What you will do:
[1] In the NeuroCAAS excerpt, copy the passage from "Longer term, we" to "decade to come." word for word.
[2] Answer these questions using the NeuroCAAS excerpt:
(a) Into how many separate GitHub repositories is the software supporting the platform divided?
(b) What version number was given to the interface repo's release?
(c) When are infrastructure stacks instantiated?

*** Opening Excerpt to read ***

Longer term, we hope to build a sustainable and open-source user and developer community around NeuroCAAS. We welcome suggestions for improvements from users, and new analyses as well as extensions from interested developers, with the goal of creating a sustainable community-driven resource that will enable new large-scale neural data science in the decade to come.
5 Materials and methods
5.1 NeuroCAAS architecture specifics
The software supporting the NeuroCAAS platform has been divided into three separate Github repositories. The first, https://github.com/cunningham-lab/neurocaas is the main repository that hosts the Infrastructure-as-Code implementation of NeuroCAAS. We will refer to this repository as the source repo throughout this section. The source repo is supported by two additional repositories: https://github.com/cunningham-lab/neurocaas_contrib hosts contribution tools to assist in the development and creation of new analyses on NeuroCAAS, and https://github.com/jjhbriggs/neurocaas_frontend hosts the website interface to NeuroCAAS. We will refer to these as the contrib repo and the interface repo respectively throughout this section. We discuss the relationship between these repositories in the following section, and in Figure 11. At the time of submission, we have released all three of these repositories (version 1.0.1 for the source and contrib repo, version 1.0.0 for the interface repo). All releases are documented on Zenodo, with DOIs 10.5281/zenodo.4885097, 10.5281/zenodo.4884713, and 10.5281/zenodo.4851187, respectively.
NeuroCAAS is built with an Infrastructure-as-Code design, meaning that we first write a source repo (top) specifying all of the actual resources we will use to carry out data processing (bottom). The source repo (top) contains three main types of code: User Profiles, specifying relevant user data; Analysis Blueprints, describing individual analyses on NeuroCAAS, and Protocols, giving rules that describe NeuroCAAS job manager function. Each user and each analysis in NeuroCAAS has a dedicated code document, as specified by indices (u, b). All parts of the source repo can independently be deployed, automatically provisioning and configuring the infrastructure resources specified therein. Deployment comprehensively generates the resources necessary to run analyses on NeuroCAAS. Notably, infrastructure stacks (bottom right) are not persistent, but rather are instantiated every time users request an analysis job, specified as a combination of datasets and parameter configurations (bottom left). Job managers deploy one infrastructure stack for each requested job, as specified by the index j. The contrib and interface repo assist in the deployment of resources from the source repo, and and the management of resulting resources. Section numbers refer to relevant parts of the main text.

*** Closing Excerpt to read ***
*** Opening Information shown ***

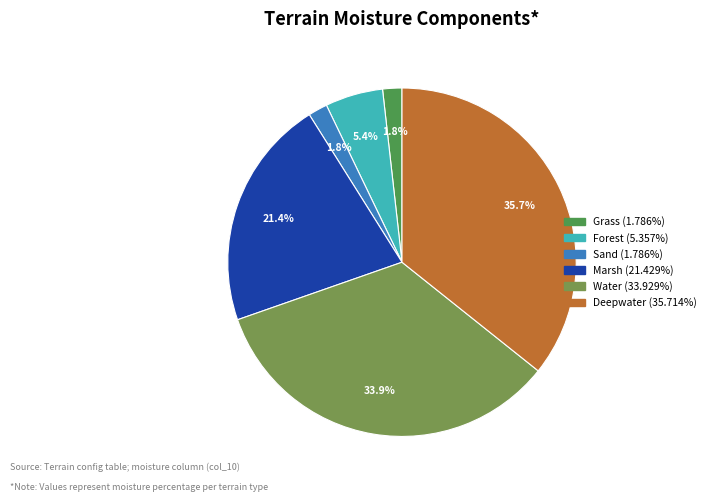

Is there any slice that represents more than half of the pie?

No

*** Closing Information shown ***

Expected results:
[1]
Longer term, we hope to build a sustainable and open-source user and developer community around NeuroCAAS. We welcome suggestions for improvements from users, and new analyses as well as extensions from interested developers, with the goal of creating a sustainable community-driven resource that will enable new large-scale neural data science in the decade to come.

[2]
(a) Three.
(b) Version 1.0.0.
(c) Every time users request an analysis job.